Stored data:
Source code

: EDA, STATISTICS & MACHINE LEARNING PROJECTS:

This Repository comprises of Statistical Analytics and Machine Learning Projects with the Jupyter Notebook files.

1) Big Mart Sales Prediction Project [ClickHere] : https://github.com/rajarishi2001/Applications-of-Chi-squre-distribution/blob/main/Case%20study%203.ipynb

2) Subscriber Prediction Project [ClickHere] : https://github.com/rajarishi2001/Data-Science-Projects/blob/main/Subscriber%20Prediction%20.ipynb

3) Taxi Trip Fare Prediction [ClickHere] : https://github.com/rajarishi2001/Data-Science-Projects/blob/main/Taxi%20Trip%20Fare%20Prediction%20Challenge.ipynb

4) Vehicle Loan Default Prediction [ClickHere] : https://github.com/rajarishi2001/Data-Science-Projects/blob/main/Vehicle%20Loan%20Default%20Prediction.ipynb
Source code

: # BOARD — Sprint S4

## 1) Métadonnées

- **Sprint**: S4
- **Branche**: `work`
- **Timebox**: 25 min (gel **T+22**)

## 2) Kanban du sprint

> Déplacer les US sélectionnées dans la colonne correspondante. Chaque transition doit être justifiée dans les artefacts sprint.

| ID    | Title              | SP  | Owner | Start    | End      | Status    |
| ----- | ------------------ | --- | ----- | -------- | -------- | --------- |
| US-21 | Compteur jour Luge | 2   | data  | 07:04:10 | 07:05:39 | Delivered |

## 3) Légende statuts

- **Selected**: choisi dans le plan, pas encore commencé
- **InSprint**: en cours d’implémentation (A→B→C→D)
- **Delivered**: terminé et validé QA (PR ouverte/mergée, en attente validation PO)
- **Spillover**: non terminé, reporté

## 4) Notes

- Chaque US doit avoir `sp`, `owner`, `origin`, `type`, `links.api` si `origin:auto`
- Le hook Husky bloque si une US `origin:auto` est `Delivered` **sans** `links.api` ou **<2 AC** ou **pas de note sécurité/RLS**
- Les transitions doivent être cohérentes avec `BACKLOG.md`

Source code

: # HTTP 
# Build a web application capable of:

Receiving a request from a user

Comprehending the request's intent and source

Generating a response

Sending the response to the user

- PROMPT
The full data must appear again, retyped in every detail.

- SOLVED PROBLEM
Source code

: EDA, STATISTICS & MACHINE LEARNING PROJECTS:

This Repository comprises of Statistical Analytics and Machine Learning Projects with the Jupyter Notebook files.

1) Big Mart Sales Prediction Project [ClickHere] : https://github.com/rajarishi2001/Applications-of-Chi-squre-distribution/blob/main/Case%20study%203.ipynb

2) Subscriber Prediction Project [ClickHere] : https://github.com/rajarishi2001/Data-Science-Projects/blob/main/Subscriber%20Prediction%20.ipynb

3) Taxi Trip Fare Prediction [ClickHere] : https://github.com/rajarishi2001/Data-Science-Projects/blob/main/Taxi%20Trip%20Fare%20Prediction%20Challenge.ipynb

4) Vehicle Loan Default Prediction [ClickHere] : https://github.com/rajarishi2001/Data-Science-Projects/blob/main/Vehicle%20Loan%20Default%20Prediction.ipynb
Source code

: # BOARD — Sprint S4

## 1) Métadonnées

- **Sprint**: S4
- **Branche**: `work`
- **Timebox**: 25 min (gel **T+22**)

## 2) Kanban du sprint

> Déplacer les US sélectionnées dans la colonne correspondante. Chaque transition doit être justifiée dans les artefacts sprint.

| ID    | Title              | SP  | Owner | Start    | End      | Status    |
| ----- | ------------------ | --- | ----- | -------- | -------- | --------- |
| US-21 | Compteur jour Luge | 2   | data  | 07:04:10 | 07:05:39 | Delivered |

## 3) Légende statuts

- **Selected**: choisi dans le plan, pas encore commencé
- **InSprint**: en cours d’implémentation (A→B→C→D)
- **Delivered**: terminé et validé QA (PR ouverte/mergée, en attente validation PO)
- **Spillover**: non terminé, reporté

## 4) Notes

- Chaque US doit avoir `sp`, `owner`, `origin`, `type`, `links.api` si `origin:auto`
- Le hook Husky bloque si une US `origin:auto` est `Delivered` **sans** `links.api` ou **<2 AC** ou **pas de note sécurité/RLS**
- Les transitions doivent être cohérentes avec `BACKLOG.md`

Source code

: # HTTP 
# Build a web application capable of:

Receiving a request from a user

Comprehending the request's intent and source

Generating a response

Sending the response to the user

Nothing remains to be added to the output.